Thursday, October 02, 2003

I had an educational experience yesterday. I was reading a novel set in Turkey, and I observed how difficult the complete unfamiliarity of the names made it for me. Names of people, names of places. It took a long time before I could confidently recognize the names of even the principal characters. It brought home to me the qualifications one needs to append to the general rule: distinctiveness is memorable. We must always remember that distinctiveness is contextual. One Turkish name among a host of Anglo-Saxon names is highly distinctive to me, and easily remembered. A Turkish name in a host of Turkish names is not distinctive to me. And with familiarity, comes a greater ability to be aware of distinctions that were once too subtle for you to notice.

Of course, a conscious and deliberate searching for points of difference helps speed up this process no end!

Wednesday, October 01, 2003

I came across an interesting link the other day. The page offers mnemonic suggestions for memorising a number of famous passages from Shakespeare.

For those who like flashcards, I also found a site that has a large number of reviews on memorization software (I can't get over how much of this is around - obviously of variable quality, as well as variable price). Although actually, being a simple soul, I think I prefer another variant on this theme - very simple, and free. You know the drill is set up simply to provide you with sufficient practice with your set of words. Adding lists of words is very simple.

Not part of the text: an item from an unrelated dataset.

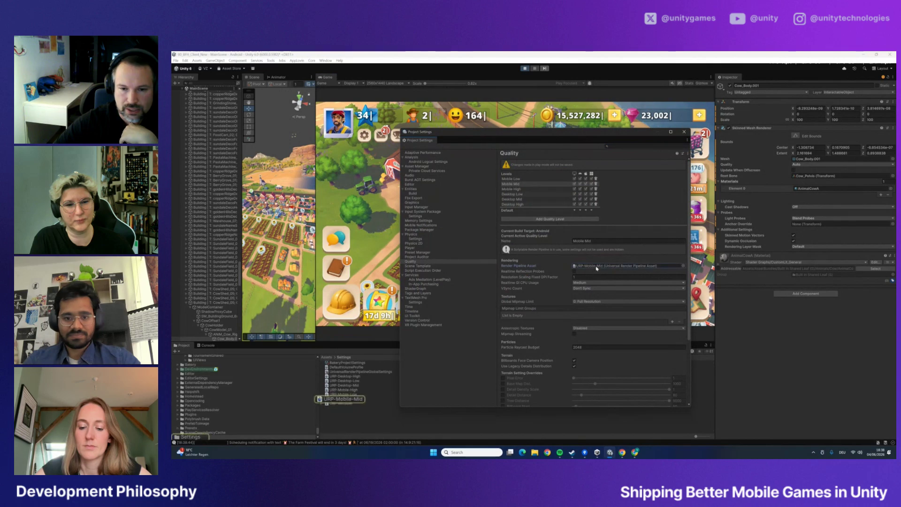
{"action": "left_click", "coordinate": [684, 132]}
{"action": "left_click", "coordinate": [348, 394]}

I wouldn't of course suggest that you solely rely on this as a means of learning vocabulary, but then I don't advocate sole reliance on flashcards either. But when you get down to it, whatever clever mnemonics you use, at the end of the day, the only thing that cements new words into your head, is repetition. So, a lot of learning strategies are ways of providing that repetition in as interesting a manner as possible. The cost of that is time - interesting strategies invariably are more time-consuming than simple repetition. They can also be "stronger", in that they allow greater depth of processing (which means fewer repetitions wil be needed). Nevertheless, sometimes ... you just want to keep it simple.